* _How to complete this task_
How would you translate this sentence from the forum thread below about locating a BIOS chip into Spanish: "Look for square shape and the manufacturer's name on it."

* _Excerpt provided_

* * *

# how to find bios chip on motherboard



## azar2006 (Aug 24, 2016)

Hello guys
how to find bios chip on motherboard hp g6
Motherboard No. DAOR13MB6E0
Thanks in advance
And also is it possible to explain to me how you can distinguish BIOS on the motherboard .


----------



## DBCooper (Jun 11, 2010)

Hi there,

Do you have the motherboard layed out? If so, would it be possible to take a photo of it and post it here?


----------



## azar2006 (Aug 24, 2016)

Thanks Dan Cooper


----------



## DBCooper (Jun 11, 2010)

Hi there,

In addition to finding the BIOS chip per your request, what is the exact issue of your computer may I ask?


----------



## Corday (Mar 3, 2010)

Look for square shape and the manufacturer's name on it.


----------



## azar2006 (Aug 24, 2016)

Yes thank you Dan Cooper
Black screen with a flashing lamp button (Caps Lock)
Voltages were examined (3.3v) and (5v) it already exists


----------



## Panther063 (Jul 13, 2009)

In picture 2 of 3, there is a small chip below the Hynix Graphics Vram, it resembles a square spider with 8 legs, that should be the BIOS chip.
I don't believe that to be the issue, as a black screen and flashing Capslock key is an indication the Motherboard needs to be replaced.
It might be as simple as baking it to refresh the solder on the graphics chip, or a voltage regulator being faulty.


----------

* * *

* _Supplied data_
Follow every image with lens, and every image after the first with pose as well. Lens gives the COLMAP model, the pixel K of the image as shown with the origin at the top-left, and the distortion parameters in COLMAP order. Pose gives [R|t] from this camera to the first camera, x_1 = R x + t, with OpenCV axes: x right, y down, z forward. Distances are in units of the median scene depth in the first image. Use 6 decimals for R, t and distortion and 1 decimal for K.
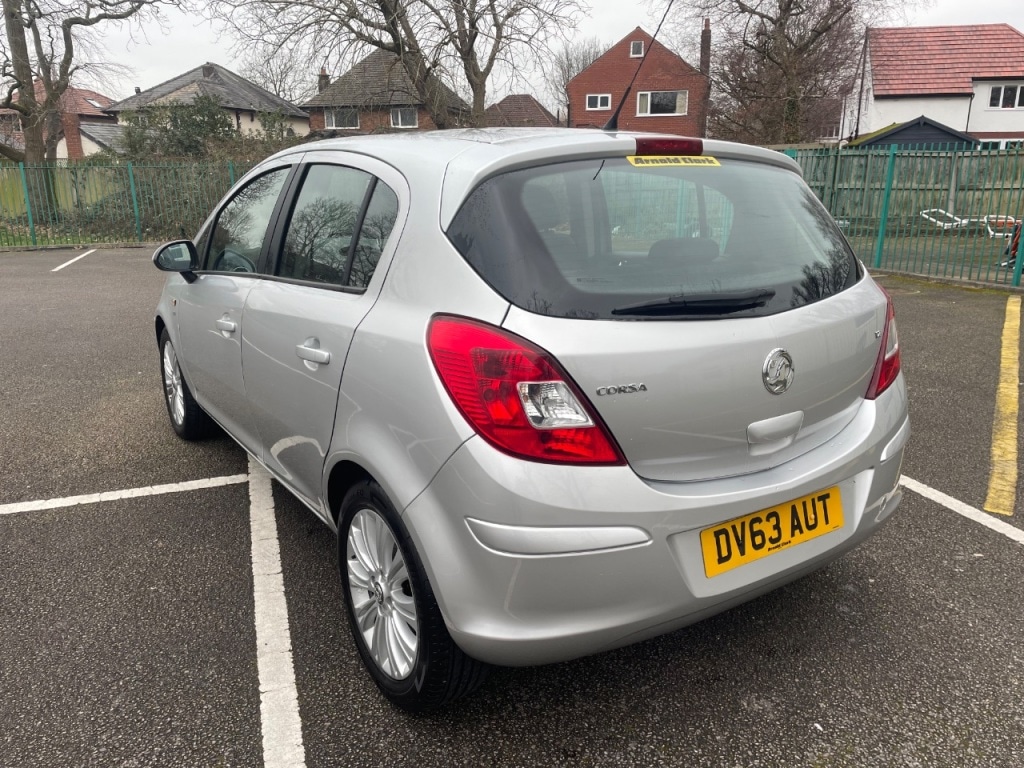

* * *

* _Completed exercise_
Busca una forma cuadrada y el nombre del fabricante en ella.